As for the accusation that Israel doesn’t recognize a Palestinian state, that is completely true. However, neither does the United Nations. According to the United Nations, a Palestinian state does not exist. Ariel Sharon has said Israel is willing to grant the Palestinians a state if they are willing to live peacefully next to Israel. Sharon’s most direct successor, Ehud Olmert, is favored to win the upcoming Israeli elections. That is the true sticking point of negotiating with Hamas or even Fatah. Until the children in the West Bank and the Gaza Strip are educated for nonviolence instead of martyrdom, there cannot be peace.

Before the second intifada began in September 2000, the Palestinian Authority (PA) had control of the major cities in the West Bank and Gaza. In April 2002, a suicide bomber walked into the Park Hotel in Netanya during a holiday festival attended by many elderly Holocaust survivors.
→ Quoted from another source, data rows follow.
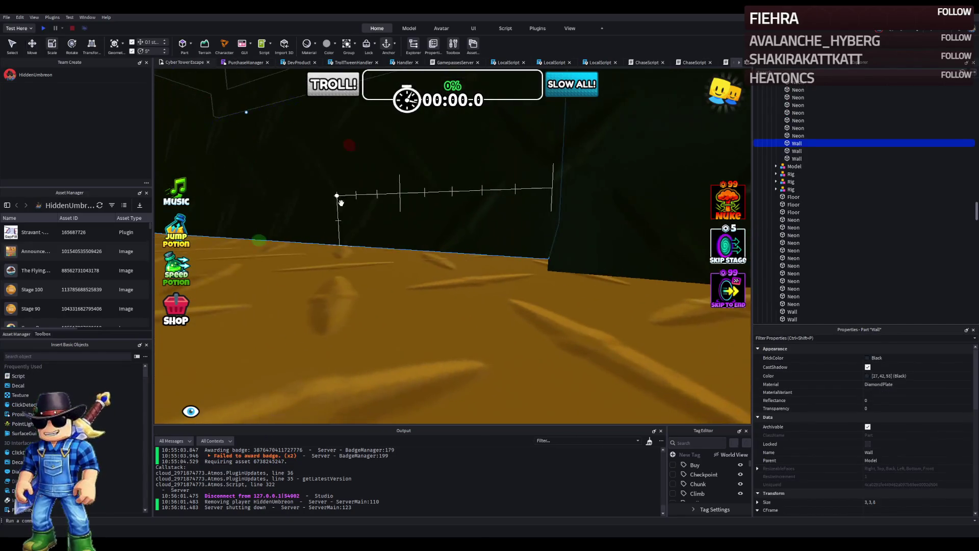
left_click_drag(257, 241, 256, 243)
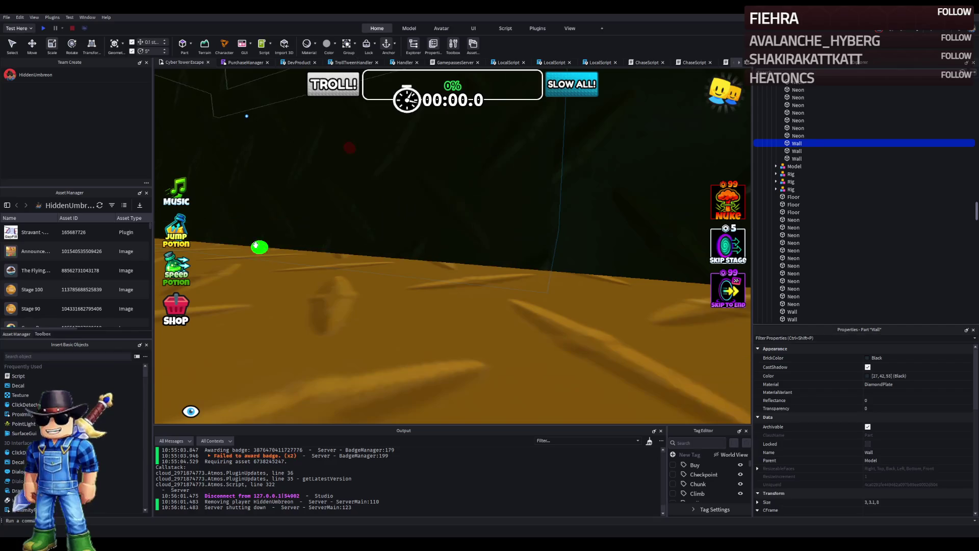
Step: Orbit around the taller wall to inspect it from several angles
key("a")
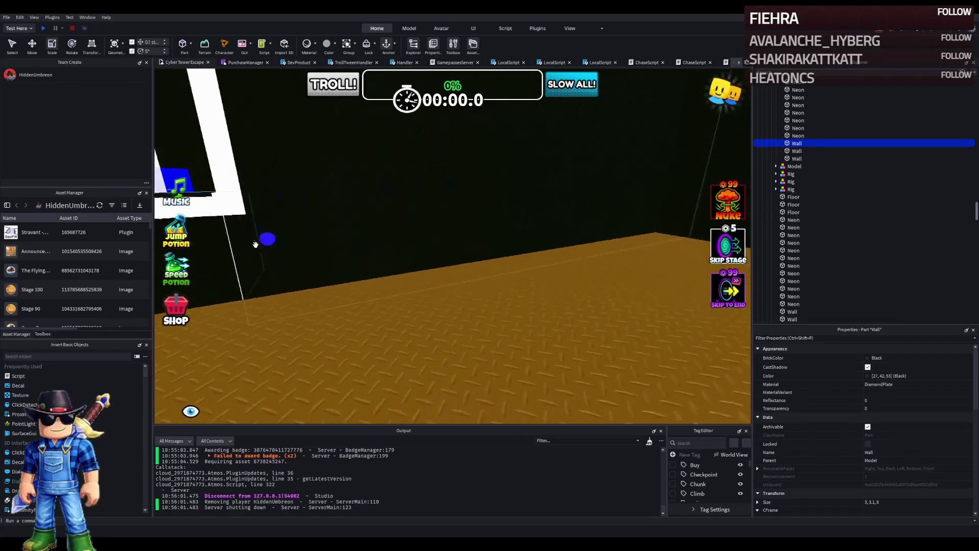
key("s")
He detonated himself, killing 30 people and injuring over 100. Israel was forced to retake control of cities in order to destroy terrorist infrastructure and to prevent more tragic incidents like the Park Hotel bombing. I imagine that if suicide bombers began coming into Minnesota from Canada, the United States would respond militarily.

Alam also attempts to explain the Arab-Israeli conflict through misleading statistics. He comments that the fatality ratio in October 2000 was 10 Palestinian deaths for every Israeli killed. The notion that fatality numbers directly correlate to the morality of a conflict is simply outrageous. In World War II, Nazi Germany lost over three million soldiers, while the United States lost less than 300,000. The Allies also had considerably more military hardware than the Axis powers. By reading these facts, we learn absolutely nothing about either side in that war, but it sure seems like the United States and the Allies acted viciously and reprehensibly. Obviously, war deaths and weapon counts tell us nothing of which side is “right” or has a moral high ground.
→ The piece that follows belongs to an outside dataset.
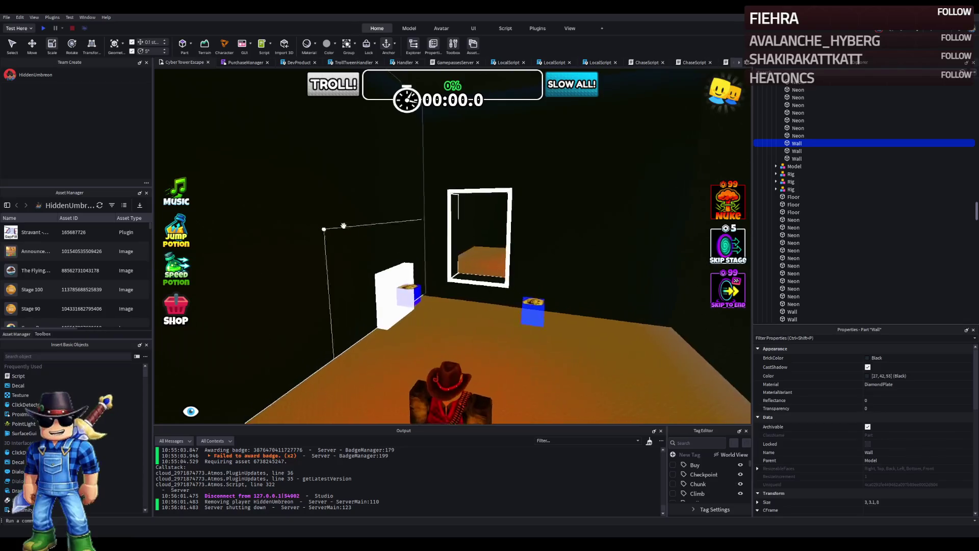
key("w")
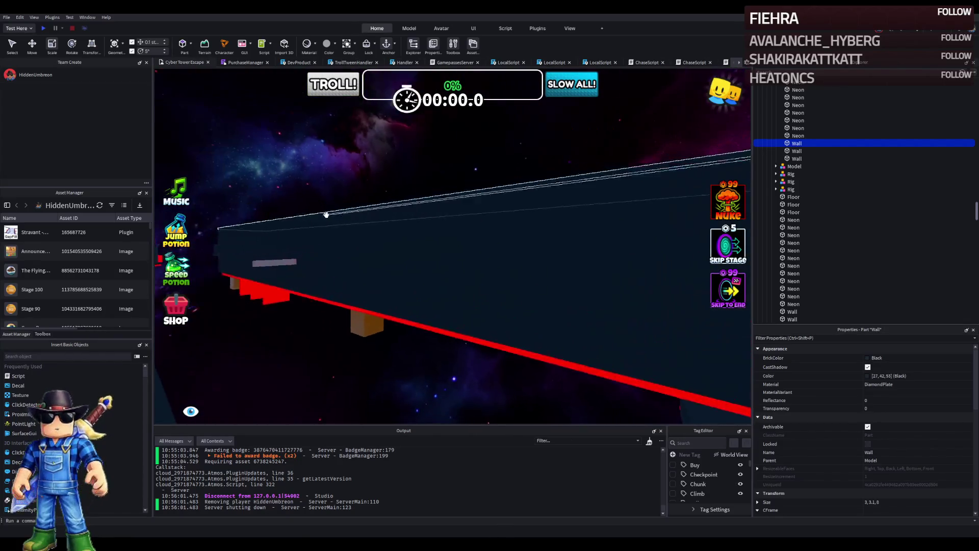
key("s")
There is a genuine difference between Israel and Hamas in terms of policy on civilian deaths. Israel, like most Western-style democracies, brings anyone who intentionally kills a civilian to a court of law. Mean-while, suicide bombers are glorified in Gaza and the West Bank. Palestinian children trade cards of their favorite martyrs. In December 2005, PA President Mahmoud Abbas approved a law that will provide monetary rewards to the families of suicide bombers who kill Israeli civilians. As documented by the Center for Monitoring the Impact of Peace, Palestinian children’s textbooks glorify martyrdom and jihad. Violence and hate are taught in the Palestinian schools from a young age.

This sort of propaganda is not surprising in a place where people celebrated and handed out candy to children on September 11, 2001. It is apparent that Hamas and the PA are more than deserving of a little editorial criticism.

– Joe Tarkoff is a senior electrical and computer engineering major.